"The sound has texture."

It expressed something very real to me; yet there is not power in words to portray the exact feeling. All the objects of nature have their spiritual dimensions also for those who dwell much in the Unseen. These unusual children see the material object merely as an outpost for a challenging mystery; while, to the material mind, the outpost is all, and the lavish adjectives and expressions of the former are deplored as gush or affectation. As a matter of splendid truth, the most marked and potent of all adjectives and expressions are pitifully inadequate to express the lustre and radiance which begins at the point where three dimensions end.

The Valley Road Girl came into the Study one day, saying that this chapel book should be called The Hive. We all thought it a wonderful name to work toward, yet the unfolding of possibilities has been steadily interesting since that day.

The inner sanctuaries of occult literature commend the students to look to the bees. The pattern of much that man has still to unfold from his own soul, for his personal and communal uplift, is already expressed in the hive. There is a period of larva, and a period of wings to each cycle. Such matters call to those of spiritual discernment. One feels on the verge of great revelations for humanity, beyond the thing called death, as he studies this miniature model of a great democracy.

The most fascinating love episode I ever read was the Nuptial Flight in Maeterlinck's Life of the Bee. The majesty of winging to the sun, the falling back of the weaker-winged suitors, the commanding isolation of sun and sky, fusion under the mighty beat of the wings of the queen, the broken body of the male, the mother's return to the shadow and the labour of the generative wheel—magically, it all opened a vista to the great renunciations, the great passions and aspirations ahead for the human soul, great fusions of the future, marriages truly made in heaven, the inevitable trinity of all matings—the drama of love and death.

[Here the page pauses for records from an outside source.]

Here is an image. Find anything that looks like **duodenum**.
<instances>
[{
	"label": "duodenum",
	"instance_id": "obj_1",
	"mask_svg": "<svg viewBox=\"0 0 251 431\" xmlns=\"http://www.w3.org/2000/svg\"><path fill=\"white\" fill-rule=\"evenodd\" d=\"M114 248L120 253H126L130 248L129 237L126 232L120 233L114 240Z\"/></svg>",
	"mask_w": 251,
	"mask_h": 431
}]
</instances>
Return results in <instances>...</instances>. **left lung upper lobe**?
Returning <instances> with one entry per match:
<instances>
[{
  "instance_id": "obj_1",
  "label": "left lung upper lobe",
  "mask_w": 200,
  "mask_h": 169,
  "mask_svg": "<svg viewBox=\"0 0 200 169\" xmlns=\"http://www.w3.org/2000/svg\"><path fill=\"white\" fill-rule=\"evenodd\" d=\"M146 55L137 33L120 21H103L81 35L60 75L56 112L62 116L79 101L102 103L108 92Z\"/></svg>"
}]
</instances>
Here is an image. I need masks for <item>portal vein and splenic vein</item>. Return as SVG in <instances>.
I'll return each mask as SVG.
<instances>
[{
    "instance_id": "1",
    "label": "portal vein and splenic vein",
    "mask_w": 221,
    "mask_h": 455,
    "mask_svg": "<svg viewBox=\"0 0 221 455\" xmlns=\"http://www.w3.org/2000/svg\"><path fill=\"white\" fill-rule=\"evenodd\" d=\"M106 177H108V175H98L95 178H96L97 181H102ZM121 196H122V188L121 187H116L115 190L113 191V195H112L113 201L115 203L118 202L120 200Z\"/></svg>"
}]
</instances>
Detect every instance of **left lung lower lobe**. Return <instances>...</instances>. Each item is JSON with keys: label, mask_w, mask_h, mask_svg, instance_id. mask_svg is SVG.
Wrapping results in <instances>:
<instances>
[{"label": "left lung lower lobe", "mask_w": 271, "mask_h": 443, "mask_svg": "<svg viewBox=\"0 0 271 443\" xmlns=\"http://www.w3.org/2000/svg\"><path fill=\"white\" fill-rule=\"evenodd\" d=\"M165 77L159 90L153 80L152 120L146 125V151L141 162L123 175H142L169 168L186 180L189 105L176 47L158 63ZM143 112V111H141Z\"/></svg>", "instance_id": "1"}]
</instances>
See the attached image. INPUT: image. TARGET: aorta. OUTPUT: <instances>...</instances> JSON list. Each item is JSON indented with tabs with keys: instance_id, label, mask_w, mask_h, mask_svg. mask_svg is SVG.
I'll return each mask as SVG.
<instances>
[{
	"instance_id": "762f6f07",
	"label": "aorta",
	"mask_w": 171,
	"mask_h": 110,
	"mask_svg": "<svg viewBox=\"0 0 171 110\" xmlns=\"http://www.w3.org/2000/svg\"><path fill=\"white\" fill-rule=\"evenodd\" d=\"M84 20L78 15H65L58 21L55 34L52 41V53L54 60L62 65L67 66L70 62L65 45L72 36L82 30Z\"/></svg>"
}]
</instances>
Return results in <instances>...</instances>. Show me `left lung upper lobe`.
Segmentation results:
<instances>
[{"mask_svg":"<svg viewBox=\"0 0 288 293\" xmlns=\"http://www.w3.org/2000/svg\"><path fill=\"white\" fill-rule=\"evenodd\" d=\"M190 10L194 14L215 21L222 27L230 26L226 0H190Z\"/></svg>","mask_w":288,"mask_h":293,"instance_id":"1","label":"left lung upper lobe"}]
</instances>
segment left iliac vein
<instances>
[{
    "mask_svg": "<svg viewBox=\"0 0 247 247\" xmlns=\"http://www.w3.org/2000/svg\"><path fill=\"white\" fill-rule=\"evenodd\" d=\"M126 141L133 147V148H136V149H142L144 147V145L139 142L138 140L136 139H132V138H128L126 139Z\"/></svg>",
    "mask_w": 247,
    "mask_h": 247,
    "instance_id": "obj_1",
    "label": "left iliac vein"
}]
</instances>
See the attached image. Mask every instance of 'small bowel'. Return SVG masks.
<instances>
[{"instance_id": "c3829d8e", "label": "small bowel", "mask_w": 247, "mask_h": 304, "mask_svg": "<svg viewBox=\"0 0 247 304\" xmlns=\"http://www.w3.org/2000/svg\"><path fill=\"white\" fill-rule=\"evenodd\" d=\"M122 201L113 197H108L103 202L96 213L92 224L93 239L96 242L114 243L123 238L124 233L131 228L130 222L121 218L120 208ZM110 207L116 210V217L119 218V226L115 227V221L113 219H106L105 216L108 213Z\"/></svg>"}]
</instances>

For her one high noon flight in June, the queen toils through years. She brings back from that superb instant the swarming cities of the future. On and on, she unfolds her fecundity in the dark, a prodigious and Herculean labour; from the human standpoint a task of intolerable pain and monotony. The queen's labour is scarcely more difficult than the tasks assigned to the hosts of workers, which appear to be denied any separate episode of emancipation. Yet, equally with the queen, they share the communal spirit; and no one who has stood among the hives at the end of a long summer day, and heard the song of bounty and deep-hearted content, can deny the peace that dwells among the myriad of skilled artisans, each with his perfectly appointed task.

Bees appear to remember the light, while working at the opposite side of the wheel. Men, as yet, are detached, lost in the heresies of self and strife. Only a few visionaries have peered beyond the petty reach of the optic nerve, to perceive that this, which we make so much of, is but the hell-portion; that this appearance of ours in pounds is a mere dressing up in materials of earth to endure the dark and low vibration of the wheel's most downward sweep. These few visionaries, always singing the joy of the other arcs of the cycle, somehow keep the dream alive,—the dream that appears already to be the essential blessedness and magic of life in the hive.

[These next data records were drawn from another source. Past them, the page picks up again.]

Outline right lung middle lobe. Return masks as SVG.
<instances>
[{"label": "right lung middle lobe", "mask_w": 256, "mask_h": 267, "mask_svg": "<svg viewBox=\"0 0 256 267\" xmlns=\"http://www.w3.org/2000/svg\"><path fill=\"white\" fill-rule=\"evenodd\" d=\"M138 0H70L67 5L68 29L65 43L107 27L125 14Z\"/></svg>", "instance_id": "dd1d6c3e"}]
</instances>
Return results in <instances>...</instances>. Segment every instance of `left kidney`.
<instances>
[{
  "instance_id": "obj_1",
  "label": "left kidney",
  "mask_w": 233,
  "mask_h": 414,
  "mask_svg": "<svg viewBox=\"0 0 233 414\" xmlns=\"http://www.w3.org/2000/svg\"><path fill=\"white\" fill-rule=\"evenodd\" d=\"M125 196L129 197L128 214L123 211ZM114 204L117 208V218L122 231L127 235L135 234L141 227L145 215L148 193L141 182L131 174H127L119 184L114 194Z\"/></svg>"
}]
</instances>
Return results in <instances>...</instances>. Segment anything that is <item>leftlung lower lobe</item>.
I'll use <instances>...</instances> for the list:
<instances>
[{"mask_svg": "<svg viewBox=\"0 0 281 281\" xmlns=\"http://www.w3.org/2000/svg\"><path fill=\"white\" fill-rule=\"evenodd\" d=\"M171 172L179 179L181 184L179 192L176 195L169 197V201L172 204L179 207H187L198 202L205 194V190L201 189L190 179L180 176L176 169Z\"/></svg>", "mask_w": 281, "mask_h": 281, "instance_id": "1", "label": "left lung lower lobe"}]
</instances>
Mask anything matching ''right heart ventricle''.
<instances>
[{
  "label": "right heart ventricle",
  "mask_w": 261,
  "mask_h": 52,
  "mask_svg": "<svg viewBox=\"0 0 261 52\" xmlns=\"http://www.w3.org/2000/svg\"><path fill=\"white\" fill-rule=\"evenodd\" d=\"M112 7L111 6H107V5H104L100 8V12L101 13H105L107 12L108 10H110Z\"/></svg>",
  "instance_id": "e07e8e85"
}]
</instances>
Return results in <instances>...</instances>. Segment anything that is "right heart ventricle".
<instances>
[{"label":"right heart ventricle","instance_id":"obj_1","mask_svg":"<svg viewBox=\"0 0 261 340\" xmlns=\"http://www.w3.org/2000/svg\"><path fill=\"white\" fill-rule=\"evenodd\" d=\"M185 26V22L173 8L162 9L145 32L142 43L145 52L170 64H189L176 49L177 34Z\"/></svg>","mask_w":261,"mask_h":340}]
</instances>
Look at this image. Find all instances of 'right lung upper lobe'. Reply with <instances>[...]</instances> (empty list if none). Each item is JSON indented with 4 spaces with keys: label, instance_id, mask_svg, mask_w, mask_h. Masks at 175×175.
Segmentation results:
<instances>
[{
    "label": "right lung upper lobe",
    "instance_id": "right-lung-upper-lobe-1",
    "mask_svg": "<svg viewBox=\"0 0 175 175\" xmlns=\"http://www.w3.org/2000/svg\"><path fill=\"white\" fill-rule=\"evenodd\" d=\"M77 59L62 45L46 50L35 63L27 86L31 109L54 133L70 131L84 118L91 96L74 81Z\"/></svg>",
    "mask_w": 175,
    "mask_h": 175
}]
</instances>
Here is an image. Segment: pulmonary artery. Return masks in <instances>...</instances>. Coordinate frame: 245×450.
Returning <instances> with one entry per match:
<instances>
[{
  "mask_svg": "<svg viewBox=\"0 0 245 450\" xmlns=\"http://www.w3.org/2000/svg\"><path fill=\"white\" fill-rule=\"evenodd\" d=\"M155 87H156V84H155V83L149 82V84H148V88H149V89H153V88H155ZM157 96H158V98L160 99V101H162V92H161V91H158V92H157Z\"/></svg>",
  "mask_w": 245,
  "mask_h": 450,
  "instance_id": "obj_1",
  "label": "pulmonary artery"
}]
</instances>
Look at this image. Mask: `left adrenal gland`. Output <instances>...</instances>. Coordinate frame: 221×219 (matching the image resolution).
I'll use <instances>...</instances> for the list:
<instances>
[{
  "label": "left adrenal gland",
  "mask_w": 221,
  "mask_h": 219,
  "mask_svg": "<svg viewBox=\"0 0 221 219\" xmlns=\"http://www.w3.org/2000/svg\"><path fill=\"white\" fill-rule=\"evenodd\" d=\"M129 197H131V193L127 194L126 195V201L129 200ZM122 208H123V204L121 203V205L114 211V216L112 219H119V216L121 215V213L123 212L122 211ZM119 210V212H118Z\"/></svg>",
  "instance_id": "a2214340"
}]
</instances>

All mysticism seeks to teach us this single point which the bees seem to have learned so well—to transcend time and space in labour; to put off the sense of separation and strife, to hearken to the soul's own song of equality and sufficing days. We must be pushed to the last reaches of pain before we learn this secret. We have to penetrate the darkness before we earn this flash which swings wide the portals of joy.

Joy is the most potent thing in the universe. The bee-queen mother weaves race after race of progeny out of the incredible dynamics of an instant's joy. Each cell that she fills with life is a living fragment of her nuptial feast. Fusion is ecstasy, parturition is pain. The many become one; that is heaven. The one becomes many again; that is earth and hell. Integration and diffusion—the same story told in the hives and ant-hills, in the strolling winds and swinging seas, in the hearts and marts of men, in matings everywhere.